Credit: Photograph by Darrow Montgomery

It was a big year for Anacostia. The Ward 8 neighborhood—a thriving, mixed-race community 50 years ago, before it became a poor, almost entirely black area synonymous to many (ignorant) Northwest residents with crime—held a number of public events aimed at persuading the city that Anacostia’s a desirable place to live, hang out, and do business.
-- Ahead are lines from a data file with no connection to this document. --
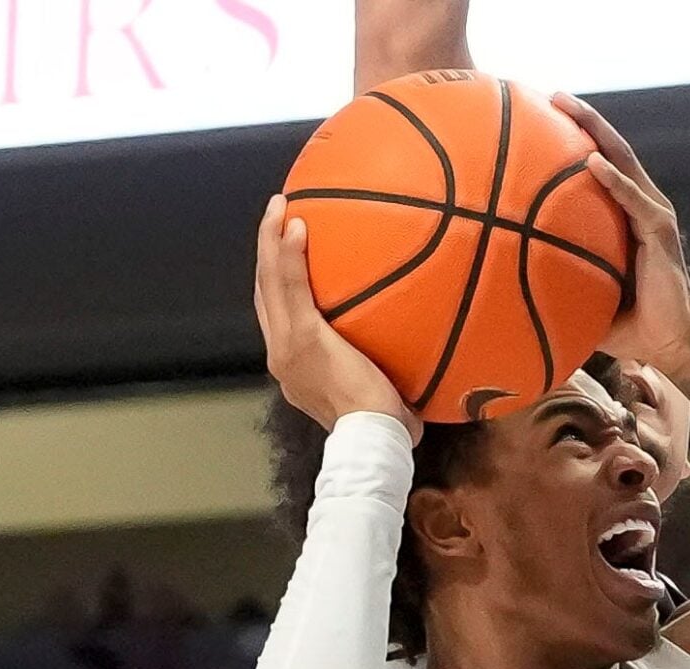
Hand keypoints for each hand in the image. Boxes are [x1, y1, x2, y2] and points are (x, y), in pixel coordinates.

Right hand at [253, 196, 418, 440]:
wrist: (373, 441)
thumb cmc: (385, 428)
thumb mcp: (381, 392)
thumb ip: (386, 365)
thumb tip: (424, 351)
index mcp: (294, 366)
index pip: (278, 315)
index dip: (277, 280)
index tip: (285, 252)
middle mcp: (281, 355)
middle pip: (265, 292)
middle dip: (266, 251)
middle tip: (277, 215)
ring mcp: (287, 347)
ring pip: (268, 283)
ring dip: (270, 240)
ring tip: (280, 206)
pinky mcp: (303, 338)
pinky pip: (292, 287)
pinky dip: (289, 255)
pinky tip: (297, 225)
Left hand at [552, 92, 689, 376]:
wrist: (669, 343)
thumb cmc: (625, 322)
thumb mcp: (582, 296)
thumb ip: (553, 281)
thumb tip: (501, 288)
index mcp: (625, 214)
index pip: (600, 165)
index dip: (577, 138)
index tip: (544, 116)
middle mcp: (641, 205)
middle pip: (611, 149)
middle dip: (584, 119)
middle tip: (552, 95)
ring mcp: (653, 214)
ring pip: (623, 161)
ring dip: (596, 131)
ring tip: (569, 108)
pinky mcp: (660, 231)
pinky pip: (633, 200)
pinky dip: (614, 180)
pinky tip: (591, 163)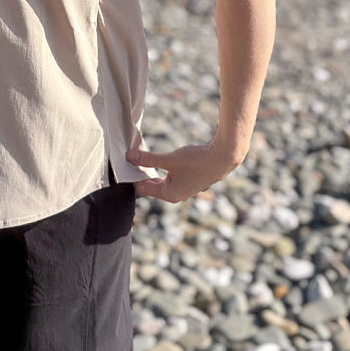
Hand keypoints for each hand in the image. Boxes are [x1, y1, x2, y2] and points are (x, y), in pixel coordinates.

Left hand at [126, 141, 242, 202]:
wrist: (224, 158)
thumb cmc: (197, 160)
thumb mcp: (170, 158)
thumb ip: (148, 158)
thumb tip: (129, 157)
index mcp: (169, 194)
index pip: (142, 188)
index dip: (132, 175)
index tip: (125, 161)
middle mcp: (174, 195)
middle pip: (150, 185)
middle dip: (140, 172)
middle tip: (131, 157)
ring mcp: (182, 189)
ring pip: (159, 180)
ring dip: (150, 169)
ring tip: (141, 156)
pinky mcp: (187, 181)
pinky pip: (167, 177)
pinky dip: (160, 168)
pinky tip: (157, 158)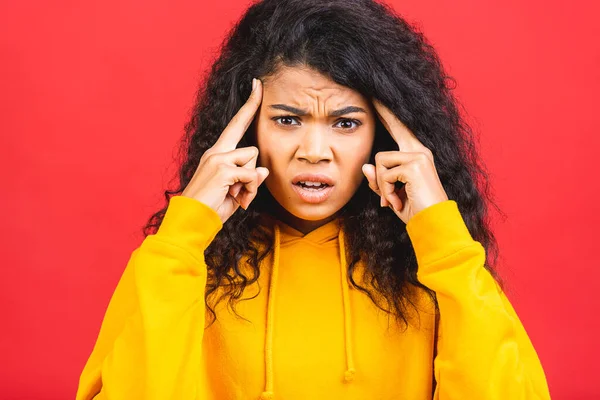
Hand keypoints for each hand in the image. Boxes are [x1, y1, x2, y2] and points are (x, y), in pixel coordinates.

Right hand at [181, 78, 268, 223]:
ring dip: (250, 183)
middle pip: (253, 148)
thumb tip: (263, 171)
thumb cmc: (211, 208)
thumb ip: (249, 179)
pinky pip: (251, 175)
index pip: (236, 124)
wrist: (191, 220)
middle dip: (253, 172)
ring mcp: (218, 158)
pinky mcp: (222, 168)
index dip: (250, 105)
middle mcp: (216, 152)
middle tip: (240, 192)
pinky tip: (235, 199)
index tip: (258, 85)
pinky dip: (248, 191)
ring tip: (235, 197)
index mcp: (217, 154)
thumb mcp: (235, 192)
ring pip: (253, 161)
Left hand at [362, 99, 448, 223]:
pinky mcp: (414, 165)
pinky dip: (385, 191)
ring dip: (381, 186)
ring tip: (393, 199)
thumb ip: (379, 180)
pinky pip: (384, 174)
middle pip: (393, 124)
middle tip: (370, 93)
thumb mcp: (391, 194)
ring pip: (380, 161)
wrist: (434, 225)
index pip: (399, 127)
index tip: (376, 95)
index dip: (388, 111)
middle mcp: (419, 150)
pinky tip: (397, 201)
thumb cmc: (415, 211)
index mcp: (416, 153)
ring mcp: (418, 155)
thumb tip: (366, 166)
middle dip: (382, 108)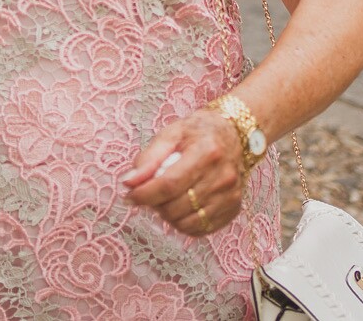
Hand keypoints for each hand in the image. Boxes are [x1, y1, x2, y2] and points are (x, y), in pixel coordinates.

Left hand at [122, 108, 244, 236]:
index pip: (169, 184)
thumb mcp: (171, 134)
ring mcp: (230, 196)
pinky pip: (200, 229)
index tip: (129, 195)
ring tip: (165, 199)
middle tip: (149, 193)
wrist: (234, 134)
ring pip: (186, 223)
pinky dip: (183, 223)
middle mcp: (222, 177)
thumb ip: (148, 158)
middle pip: (176, 207)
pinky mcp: (233, 209)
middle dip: (154, 204)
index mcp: (207, 152)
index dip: (144, 194)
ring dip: (167, 215)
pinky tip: (180, 207)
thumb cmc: (198, 132)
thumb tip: (128, 182)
The biggest party was Lumen8Anacostia, a three-month-long arts festival that brought people from all over the District to a neighborhood many of them had never visited. During the festival’s second weekend, trapeze artists flew over a crowd of 1,200 at the Cherry Blast party in a vacant old police warehouse. In November, locals, entrepreneurs, and politicos converged on the grand opening of The Hive 2.0, a business incubator on Good Hope Road SE that provides office space to Ward 8 residents trying to get their small companies off the ground.

The driving force behind both Lumen8 and The Hive, as well as two newish art galleries in the neighborhood, is ARCH Development Corporation, led by longtime Anacostia cheerleader Duane Gautier. A white guy who lives in Virginia, Gautier doesn’t necessarily fit the neighborhood profile, but he’s won over the locals with his 30-year effort to bring new life to Anacostia. ARCH’s mission involves turning Anacostia into an arts destination—it helped lure the H Street Playhouse this summer—and thus bring other amenities to the many vacant storefronts ARCH is renovating with a city grant.
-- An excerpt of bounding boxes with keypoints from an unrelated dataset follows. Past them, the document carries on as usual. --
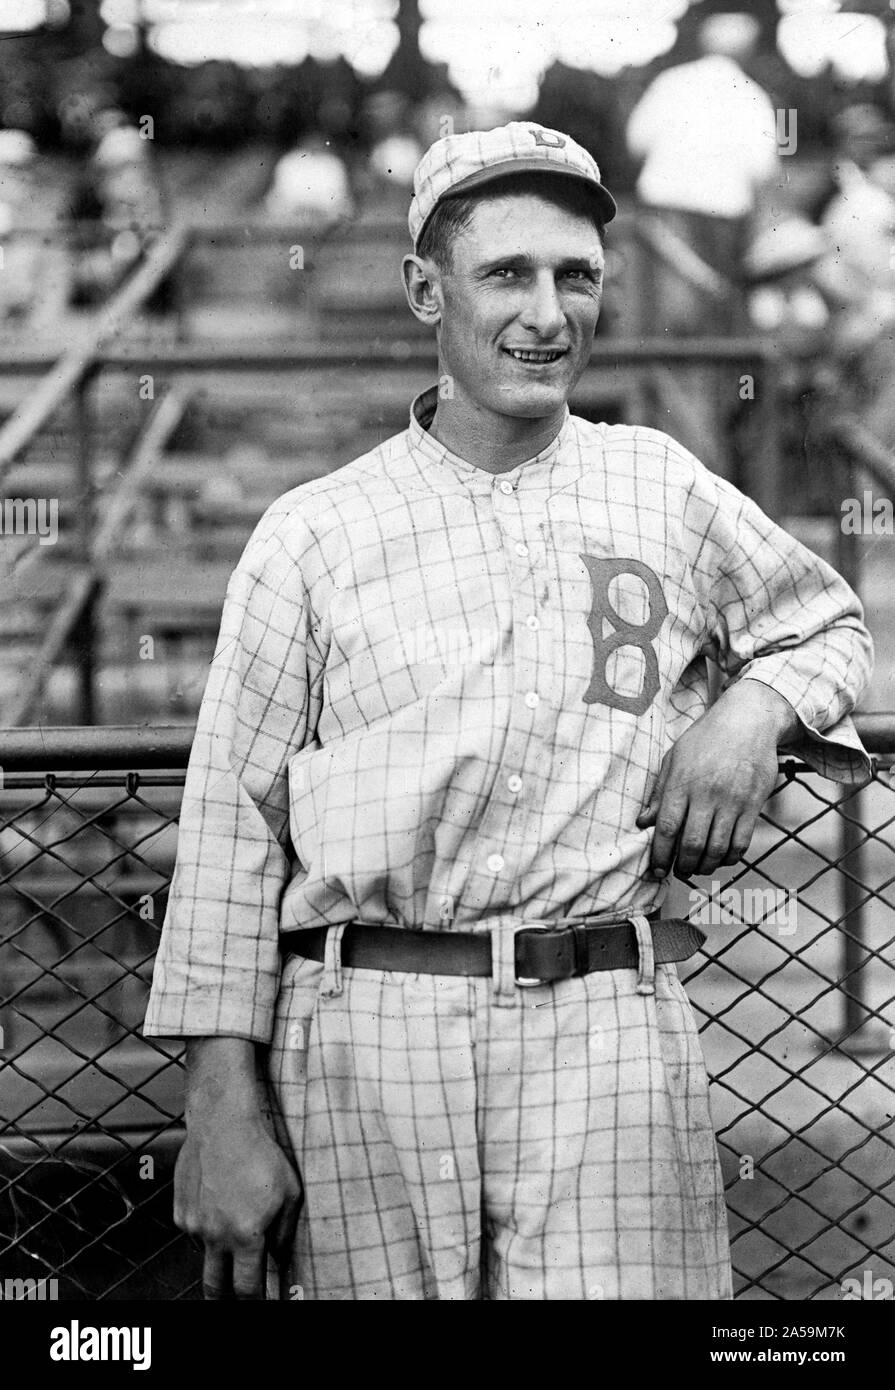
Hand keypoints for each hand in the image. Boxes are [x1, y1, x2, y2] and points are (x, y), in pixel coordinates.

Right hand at [174, 1112, 301, 1299]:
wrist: (222, 1123)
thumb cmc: (260, 1153)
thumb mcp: (289, 1193)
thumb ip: (286, 1232)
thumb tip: (280, 1257)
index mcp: (246, 1236)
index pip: (247, 1288)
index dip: (255, 1299)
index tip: (260, 1300)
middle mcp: (215, 1236)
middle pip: (215, 1288)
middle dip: (225, 1297)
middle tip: (235, 1293)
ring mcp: (194, 1225)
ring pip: (205, 1254)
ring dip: (218, 1250)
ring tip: (233, 1218)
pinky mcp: (180, 1211)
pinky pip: (194, 1231)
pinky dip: (206, 1226)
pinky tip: (219, 1201)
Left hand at [636, 681, 796, 880]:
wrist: (747, 721)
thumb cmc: (705, 739)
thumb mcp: (674, 758)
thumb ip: (660, 793)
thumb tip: (643, 822)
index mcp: (682, 783)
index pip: (667, 828)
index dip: (660, 855)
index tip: (657, 869)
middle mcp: (706, 794)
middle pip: (692, 844)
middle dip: (682, 866)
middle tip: (678, 872)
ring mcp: (732, 800)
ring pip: (717, 848)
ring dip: (706, 866)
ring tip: (698, 868)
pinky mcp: (753, 804)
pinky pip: (741, 842)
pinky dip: (730, 858)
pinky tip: (722, 858)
Amenities are sorely needed. Despite the neighborhood’s successes this year, Anacostia has had its share of recent failures, many of them food-related. In August, Uniontown Bar & Grill closed down after its owner pleaded guilty to selling cocaine, leaving Anacostia with just one proper sit-down spot, Big Chair Coffee and Grill. In November, just after news that the Yes! Organic Market to Anacostia’s north was closing after more than two years of heavy losses, the neighborhood’s only grocery store, the Anacostia Warehouse Supermarket, shut down amid an ownership change.

Gautier’s optimistic that Anacostia will soon be a true arts district, as well as a tech center, and retail and amenities will follow. With the neighborhood’s prime location on the Green Line and the river and its pedestrian-friendly streetscape, the transformation ought to be just a matter of time. The new developments have come, of course, with their fair share of concerns about displacement of people who lived there before Anacostia started to acquire a sheen of hip—followed by a backlash against the inevitable “gentrification” label whenever there’s new buzz in a mostly black neighborhood. The piecemeal progress and the attendant debate are unlikely to disappear in 2013.